Redis broker and Lumberjack setup

This is a similar setup to the previous except that logstash01 is configured with a new input type, lumberjack, that’s bound (arbitrarily) to port 12345. Other shippers are chosen when the Logstash built-in shipper isn’t a good fit.

lumberjack, for example, enforces SSL encryption, is a very light-weight daemon written in Go, runs with minimal resource usage, and deploys very easily. In this topology, Lumberjack’s encryption feature is very useful since it’s used to transmit sensitive security logs from the db servers to the indexer.

input {
  redis {
    host => "redis01"
    data_type => "list"
    key => "logstash"
  }
  lumberjack {
    port => 12345
    ssl_certificate => "/etc/ssl/lumberjack.cert"
    ssl_key => "/etc/ssl/lumberjack.key"
  }
}
output {
  elasticsearch {
    host => "elasticsearch01"
  }
}

logstash-indexer.conf example

Syslog-ng Setup

Syslog-ng Setup

For some companies, a Syslog based setup might already be in place, and aggregating logs to a central server. It is usually desired to maintain the current setup, at least for some time.

In this example, the syslog receiver syslog01, and the methods for shipping logs, remains unchanged. However, to leverage logstash in this environment, we can run the collector/indexer as a process on the same server and have it output to elasticsearch01. The configured input used here can simply be the file input, which is similar to tail in Linux. We’d then configure the filter section to the Syslog message format, as explained in this logstash cookbook: parsing syslog messages.

input {
  file {
    path => "/var/syslog/*.log"
  }
}
filter {
# see "parsing syslog messages" cookbook
}
output {
  elasticsearch {
    host => "elasticsearch01"
  }
}

logstash-indexer.conf example

Logstash as the Syslog Server

In the last setup, we maintained the existing syslog receiver and had the logstash indexer process the collected log files. However, doesn’t it seem Logstash has the same functionality as syslog-ng? In fact it suppports1 being a receiver by configuring it with the syslog input, thereby replacing the existing receiver completely. Just simply bind it to the syslog port (defaults to 514), and no further changes should be needed. The diagram looks similar to the previous setup, but with a slight change:

Logstash as the Syslog Server

input {
  syslog {
    port => 514
  }
}
output {
  elasticsearch {
    host => "elasticsearch01"
  }
}

logstash-indexer.conf example

Integration with Graphite and statsd

Logstash has a great tutorial titled Pull metrics from logs, which begins with the following:

Logs are more than just text. How many customers signed up today? How many HTTP errors happened this week? When was your last puppet run?

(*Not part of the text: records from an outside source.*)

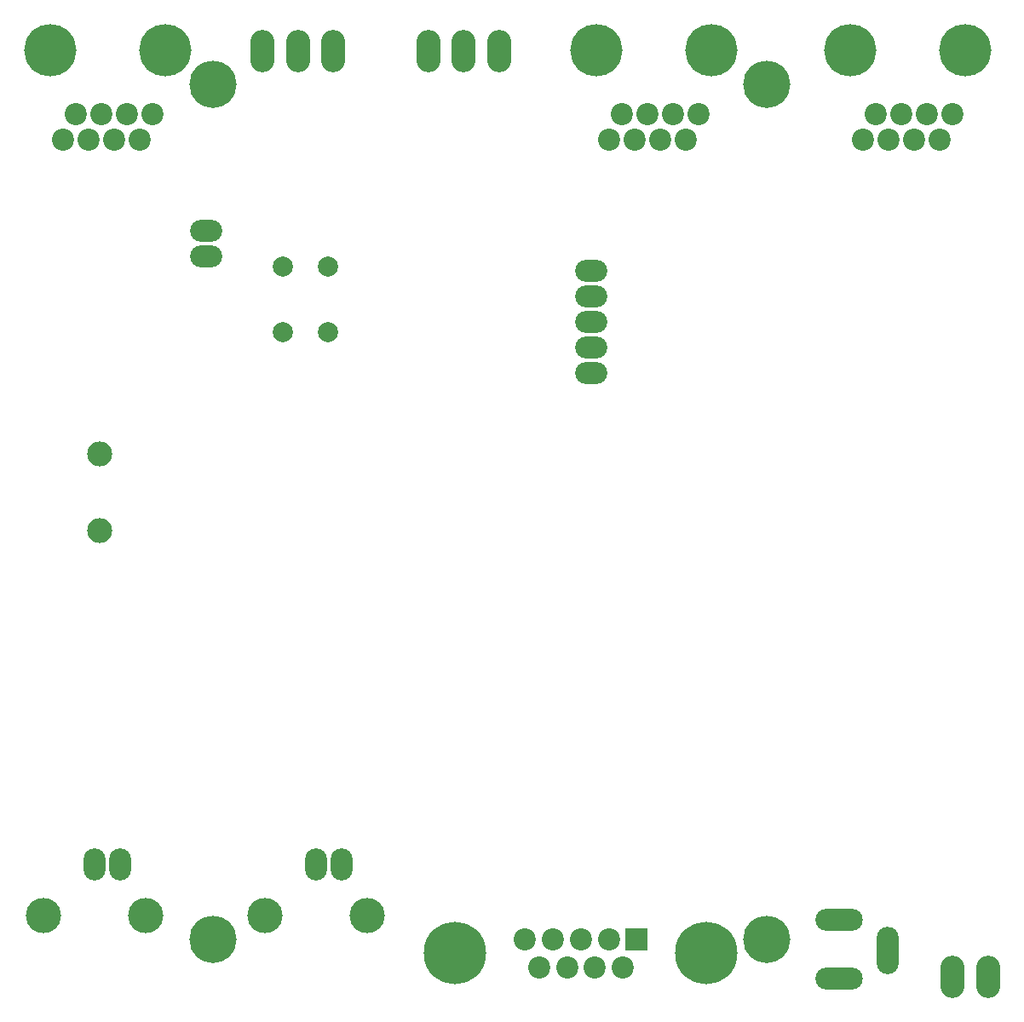
<source format=gbr>
%TF.GenerationSoftware,Altium Limited,Altium Designer,19.0.10 (269)*%
G04 Layer_Color=16711935*
%FSLAX45Y45*%
%MOMM*%
%TF.FileFunction,Soldermask,Bot*%
%TF.Part,Single*%
G01*
G75*
%TA.AperFunction,ComponentPad*%
%ADD124C,2.00000*%
%ADD125C,2.48600*%
%ADD126C,2.20000*%
%ADD127R,2.20000X2.20000*%
%ADD128C,6.20000*%
%ADD129C,5.20000*%
%ADD130O,3.20000X2.20000*%
%ADD131O,2.40000X4.20000*%
%ADD132O,2.20000X3.20000*%
%ADD133C,3.50000*%
%ADD134O,4.70000X2.20000*%
%ADD135O,2.20000X4.70000*%
%ADD136C,4.70000*%
D124*
X3140880Y7433749D02*
D03*
Y6783749D02*
D03*
X2690880D02*
D03*
Y7433749D02*
D03*
D125*
X875720Y5572740D02*
D03*
Y4810740D02*
D03*
D126*
X5103703Y750765D02*
D03*
X5242203Y466765D02*
D03*
X5380703Y750765D02*
D03*
X5519203Y466765D02*
D03*
X5657703Y750765D02*
D03*
X5796203Y466765D02*
D03*
X5934703Y750765D02*
D03*
X6073203Y466765D02*
D03*
X513601Y8694118D02*
D03*
X767601D02*
D03*
X640601Y8948118D02*
D03*
X1402601D02*
D03*
X1275601Y8694118D02*
D03*
X1021601D02*
D03*
X1148601Y8948118D02*
D03*
X894601D02*
D03*
X6318606D02*
D03*
X6572606D02*
D03*
X6445606Y8694118D02*
D03*
X5937606D02*
D03*
X6699606D02*
D03*
X6826606Y8948118D02*
D03*
X6064606D02*
D03*
X6191606Y8694118D02*
D03*
X8715606D02*
D03*
X8588606Y8948118D02*
D03*
X9350606D02*
D03*
X9223606Y8694118D02*
D03*
X8461606D02*
D03*
X8969606D02*
D03*
X9096606Y8948118D02*
D03*
X8842606D02*
D03*
D127*
X6211703Y750765D02*
D03*
D128*
X6907203Y608765D02*
D03*
X4408203D02*
D03*
D129*
X1529601Y9583118D02*
D03*
X386601D02*
D03*
X5810606D02*
D03*
X6953606D02*
D03*
X9477606D02*
D03*
X8334606D02*
D03*
D130*
X5759701Y7393439D02*
D03*
Y7139439D02*
D03*
Y6885439D02*
D03*
Y6631439D02*
D03*
Y6377439D02*
D03*
X1931444Y7789484D02*
D03*
Y7535484D02*
D03*
D131*
X4144106Y9575619D02*
D03*
X4494056D02*
D03*
X4844056D02*
D03*
X3194051D02*
D03*
X2844051D02*
D03*
X2494101D02*
D03*
X9351769Y377976D02*
D03*
X9701719D02*
D03*
D132*
X826718Y1495861D02*
D03*
X1080718D02*
D03*
X3280719D02*
D03*
X3026719D02*
D03*
D133*
X1334718Y987861D02*
D03*
X318718D02*
D03*
X2518719D02*
D03*
X3534719D02*
D03*
D134*
X8226721Y357976D02*
D03*
Y937976D02*
D03*
D135*
X8706721Y637976D02*
D03*
D136*
X7500000Y9250000D02*
D03*
X2000000Y750000D02*
D03*
Y9250000D02*
D03*
X7500000Y750000D02*
D03*
%TF.MD5,691e0de6fd2a281f5a505462ad8a6994*%
M02*

</source>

Apache logs give you the http response code and bytes sent - that’s useful in a graph. Metrics occur in logs so frequently there are piles of tools available to help process them.

Logstash can help (and even replace some tools you might already be using).

The tutorial explains how to configure logstash to process apache logs and emit counts of HTTP response codes to statsd using the plugin. Here’s what the topology could look like:

Integration with Graphite and statsd

Notice how logstash01 outputs directly to both statsd01 and graphite01. The tutorial outlines the reasons for outputting to statsd, so when would you want to output to graphite? Well it turns out there are a few reasons:

  • Since statsd is UDP based, there’s no guarantee on message delivery. In some cases, ensuring that a metric gets transmitted is needed so outputting straight to Graphite via TCP would be better.
  • Graphite has an input protocol called pickle which is much more efficient for sending batches of metrics. Depending on how data arrives into logstash and processed, this might be the best method to use.
  • Your infrastructure is not running statsd.

More Resources


  1. As mentioned in the logstash docs for syslog input: “This input only supports RFC3164 syslog with some small modifications. The date format is allowed to be RFC3164 style or ISO8601. Otherwise the rest of the RFC3164 must be obeyed. If you do not use RFC3164, do not use this input.”